Все думали, что кардинал говорил со мной о государственных делах.
Я отправился к С.К., который был в постели.
— Будучи вынужден соблюдать диету, — говорит он, — я буду обедать в одиночку; но вы ничего не потеряете, потому что повар не предупрежден. Хочу вам сказать, что я боюсь, что ваши стихи будут слишком хороши, потому что маркиза в этом разбирается. Если вы их мне прочтете так, как она их читает, я не смогу к этому приспособиться.
— Она, однако, считает, что они Вашего Преосвященства.
— Она не сомневается, но что мне делать, если она решит просить меня сочинить новые стихи?
— Располагайте мной, монсеньор, днем и ночью, и будьте уверены, что я предпочту лучше умереть, чем предать вашу тайну.
— Я вас прошу принять этот маленький подарок. Это «Негрилло» из Гаваны, что дал мне кардинал Аквавива.
Табак был хорош, но аксессуар был лучше. Табакерка была из золота с эмалью. Если Его Преосвященство не умел писать стихи, он умел, по крайней мере, дарить, и это знание в господине гораздо прекрасней, чем первое.
Я был удивлен, увидев в полдень маркизу в самом галантном дезабилье.
— Если бы я знала, — сказала она, — что вы пребываете в доброй компании, я бы не пришла.
— Я уверен, — ответил он, — что вы не сочтете лишним нашего аббата.
— Нет, потому что я считаю его порядочным человеком.
Я стоял, ничего не говоря, но ощущая себя готовым уйти с моей прекрасной табакеркой при первой же насмешке, которую она бы позволила себе отпустить. Он спросил, обедала ли она, в то же время сказав, что распорядился приготовить диету.
— Я обедала, но плохо, потому что не люблю есть в одиночестве.
— Аббат, если вы хотите оказать ей эту честь, вы можете составить компанию.
Она ответила только милостивым взглядом. Это была первая великосветская дама, с которой я столкнулся. Я не мог привыкнуть к ее проклятому покровительственному тону, который не может иметь ничего общего с любовью; но я видел, что в присутствии своего кардинала она должна была так поступать. Я знал, что она должна понимать, что поддержание такого вида сбивает с толку.
Поставили стол около кровати Его Высокопреосвященства. Маркиза почти ничего не ела, помогая аплодисментами моему счастливому аппетиту.

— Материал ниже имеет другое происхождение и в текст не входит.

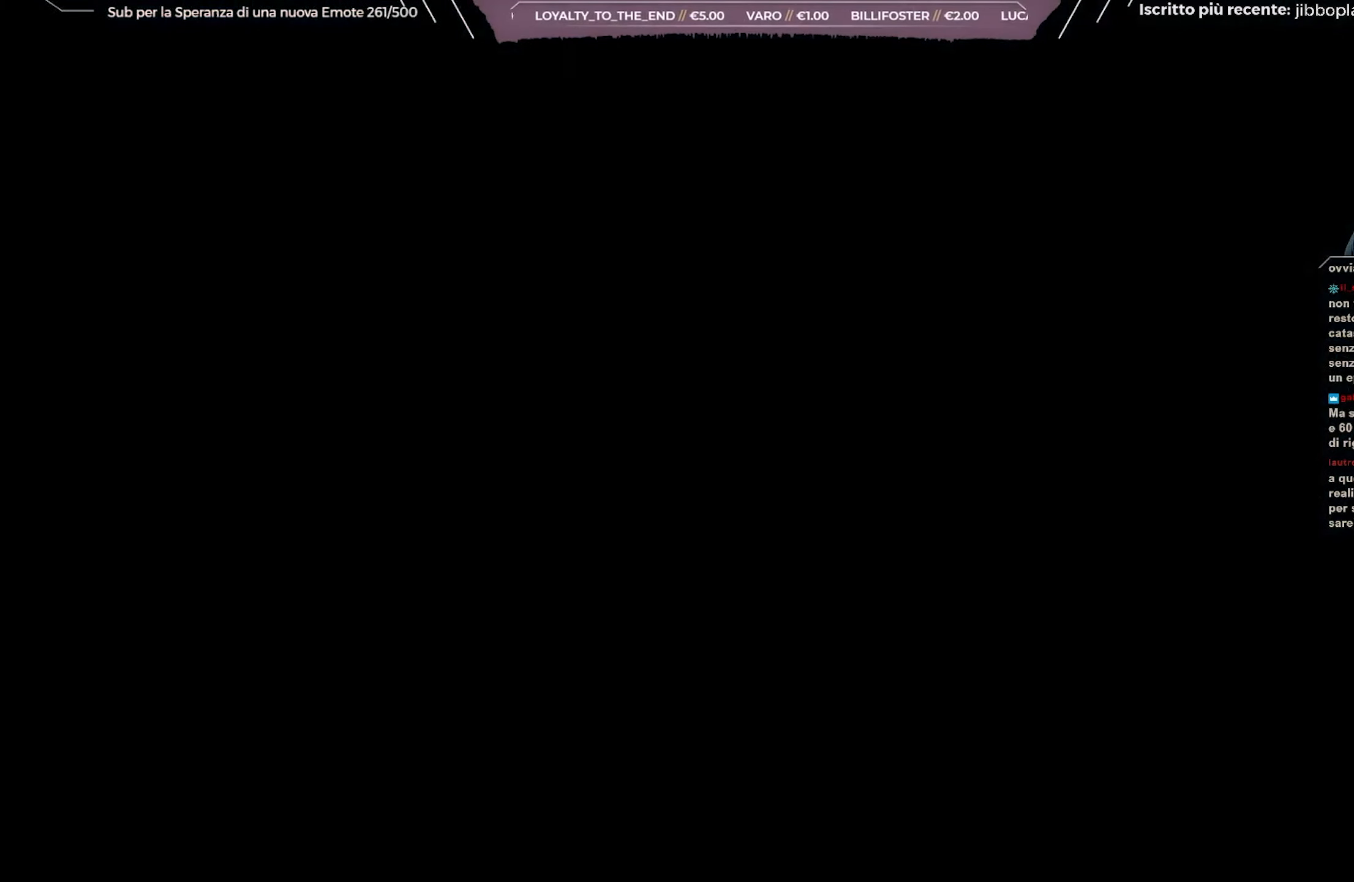
{"buttons": [], "left_stick": "center", "right_stick": "center", "events": []}
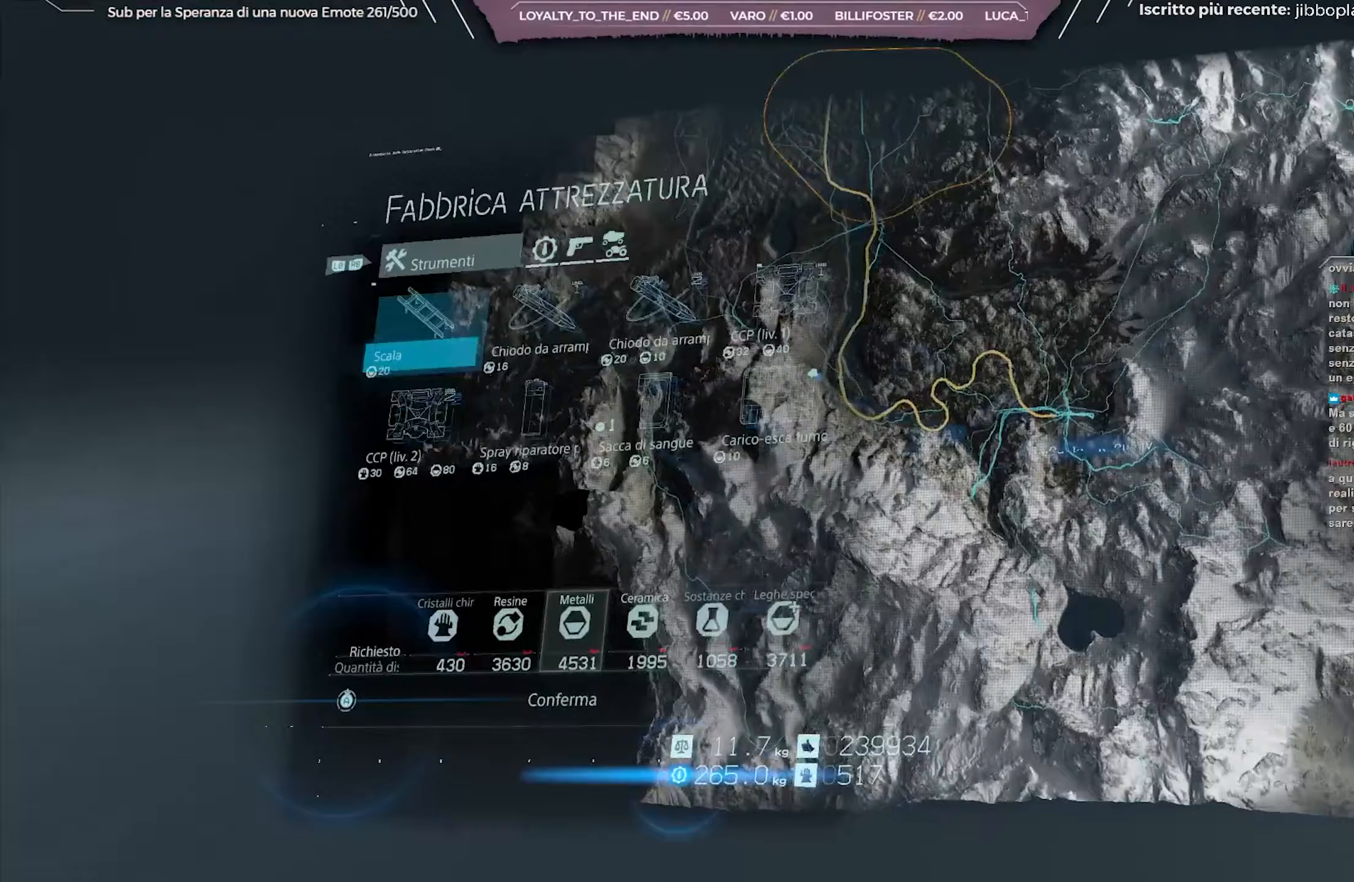
{"buttons": [], "left_stick": "center", "right_stick": "center", "events": []}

— Я вам говорил, что аббат мне не уступит.
— Я думаю, — ответила она, — что не намного; но вы больший лакомка.
Я прошу ее сказать, на каком основании она считает меня гурманом:
— Я люблю, мадам, только тонкие кусочки, и все изысканное.
— Надо объяснить, что есть «все», — говорит кардинал.
Позволив себе засмеяться, я начал без подготовки говорить стихами обо всем, что было достойно называться избранными кусочками. Маркиза мне зааплодировала, сказав, что она восхищается моей смелостью.
— Моя смелость, мадам, это ваша заслуга, потому что я робок, как кролик, когда меня не ободряют. Это вы автор моего экспромта, cum dico quse placent dictât auditor.[82]
— Я восхищаюсь вами. Что до меня, то даже когда меня ободряет сам Аполлон, я не смогла бы произнести четыре стиха без того, чтобы их не записать.
— Осмельтесь, мадам, отрешиться от вашего Гения, и вы произнесете божественные вещи.
— Я тоже так думаю, говорит кардинал. Разрешите, я покажу аббату ваши десять стансов.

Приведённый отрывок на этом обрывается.